De resultaten van de "papieren manoeuvres" waren voor de US Navy General Board aanleiding om verder te werken aan het onderzeeƫrconcept van de vloot. Als resultaat van het onderzoek kristalliseerde de vorm van het toekomstige ideale schip met een oppervlakteverplaatsing van ongeveer 1000 tf, bewapend met 4 draagraketten en 8 torpedo's en een vaarbereik van 2000 nm met een snelheid van 14 knopen. had 20, 25 of zelfs 30 inch moeten zijn! Deze ambitieuze doelen - vooral de laatste, pas 50 jaar later bereikt - werden vanaf het begin met behoorlijk wat scepsis beantwoord door het ingenieursbureau van de marine, vooral omdat de beschikbare verbrandingsmotoren 16 centimeter of minder konden bereiken.

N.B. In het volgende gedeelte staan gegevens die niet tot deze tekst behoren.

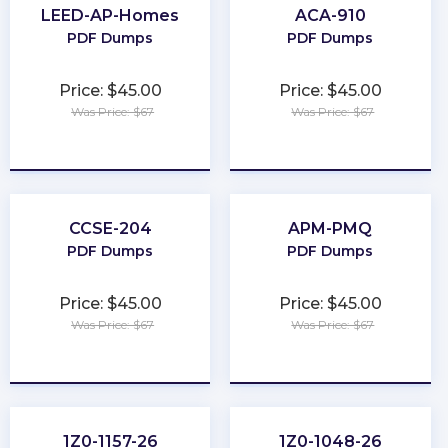
LEED-AP-Homes
ACA-910
PDF Dumps
PDF Dumps
Price: $45.00
Price: $45.00
Was Price: $67
Was Price: $67
★
★
★
★
★
★
★
★
★
★
CCSE-204
APM-PMQ
PDF Dumps
PDF Dumps
Price: $45.00
Price: $45.00
Was Price: $67
Was Price: $67
★
★
★
★
★
★
★
★
★
★
1Z0-1157-26
1Z0-1048-26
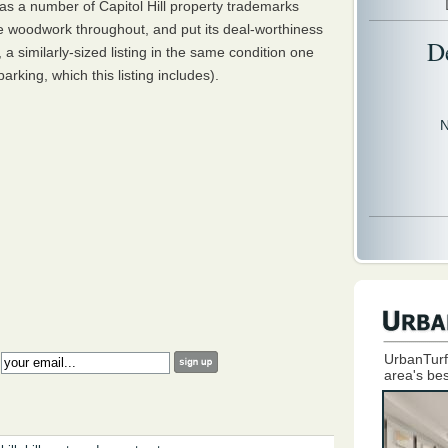
s a number of Capitol Hill property trademarks
ine woodwork throughout, and put its deal-worthiness
D
, a similarly-sized listing in the same condition one
rking, which this listing includes).
N
UrbanTurf
:
area's bes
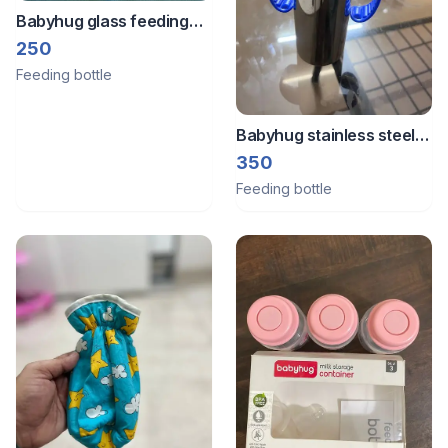
Babyhug glass feeding
bottle 125ml
250
Feeding bottle
Babyhug stainless steel
250ml Anti collic feeding
350
bottle
Feeding bottle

Nu de toekomst van het vlootbrede onderzeeƫrconcept op het spel staat, is er hulp gekomen van de particuliere sector. In de zomer van 1913 diende Lawrence Y. Speer (1870-1950), bouwmeester van de Electric Boat Company-scheepswerf in Groton, Connecticut, twee conceptontwerpen in. Dit waren grote eenheden, die twee keer zoveel verplaatsten als eerdere onderzeeƫrs van de Amerikaanse marine en twee keer zo duur. Ondanks veel twijfels over de ontwerpbeslissingen van Spear en het algehele risico van het hele project, heeft de door de elektrische boot gegarandeerde snelheid van 20 knopen het project "verkocht". In 1915 werd de constructie van het prototype goedgekeurd door het Congres en een jaar later ter ere van de held van de Spaans-Amerikaanse oorlog, Winfield Scott Schley (later werd de naam veranderd in AA-52 en vervolgens in T-1) . In 1 jaar begon de bouw van twee aparte eenheden, oorspronkelijk aangeduid als AA-1917 (SS 2) en AA-60 (SS 3), later omgedoopt tot T-61 en T-2.

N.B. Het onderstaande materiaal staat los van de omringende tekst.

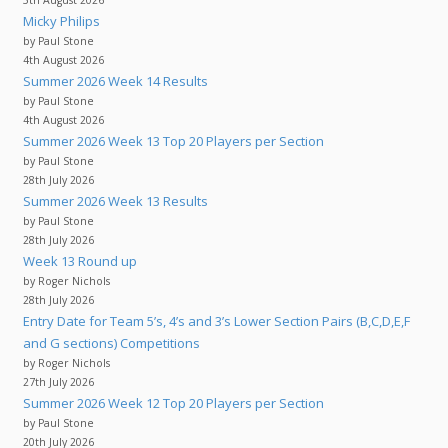
Micky Philips
by Paul Stone
4th August 2026
Summer 2026 Week 14 Results
by Paul Stone
4th August 2026
Summer 2026 Week 13 Top 20 Players per Section
by Paul Stone
28th July 2026
Summer 2026 Week 13 Results
by Paul Stone
28th July 2026
Week 13 Round up
by Roger Nichols
28th July 2026
Entry Date for Team 5’s, 4’s and 3’s Lower Section Pairs (B,C,D,E,F
and G sections) Competitions
by Roger Nichols
27th July 2026
Summer 2026 Week 12 Top 20 Players per Section
by Paul Stone
20th July 2026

Het is de moeite waard om iets te zeggen over het ontwerp van deze drie schepen, die in latere jaren T-vormig werden genoemd, omdat deze vergeten schepen een typisch voorbeeld waren van ambitie, niet van bekwaamheid. Een spoelvormig rompontwerp met een lengte van 82 m en een breedte van 7 m met een waterverplaatsing van 1106 ton op het oppervlak en 1487 ton op de diepgang. In de boeg zaten 4 torpedobuizen van 450 mm kaliber, nog 4 midscheeps op 2 draaibare voetstukken. De artilleriebewapening omvatte twee 2 mm L/76 kanonnen op torentjes die benedendeks verborgen waren. De hardcase was verdeeld in 23 compartimenten. Een enorme sportschool nam het leeuwendeel van zijn volume in beslag. Hoge prestaties op het oppervlak moesten worden geleverd door een dubbelschroefsysteem, waarbij elke aandrijfas direct werd geroteerd door twee 5-cilinder dieselmotoren (in tandem) met elk een vermogen van 6 pk. elk. De verwachtingen voor snelheid en bereik onder water waren lager. Twee elektromotoren met een totaal vermogen van 1000 pk aangedreven door elektriciteit uit 1350 cellen gegroepeerd in twee batterijen. Hierdoor was het mogelijk om op korte termijn een onderwatersnelheid tot 120 knopen te ontwikkelen.De batterijen werden opgeladen met een extra dieselgenerator.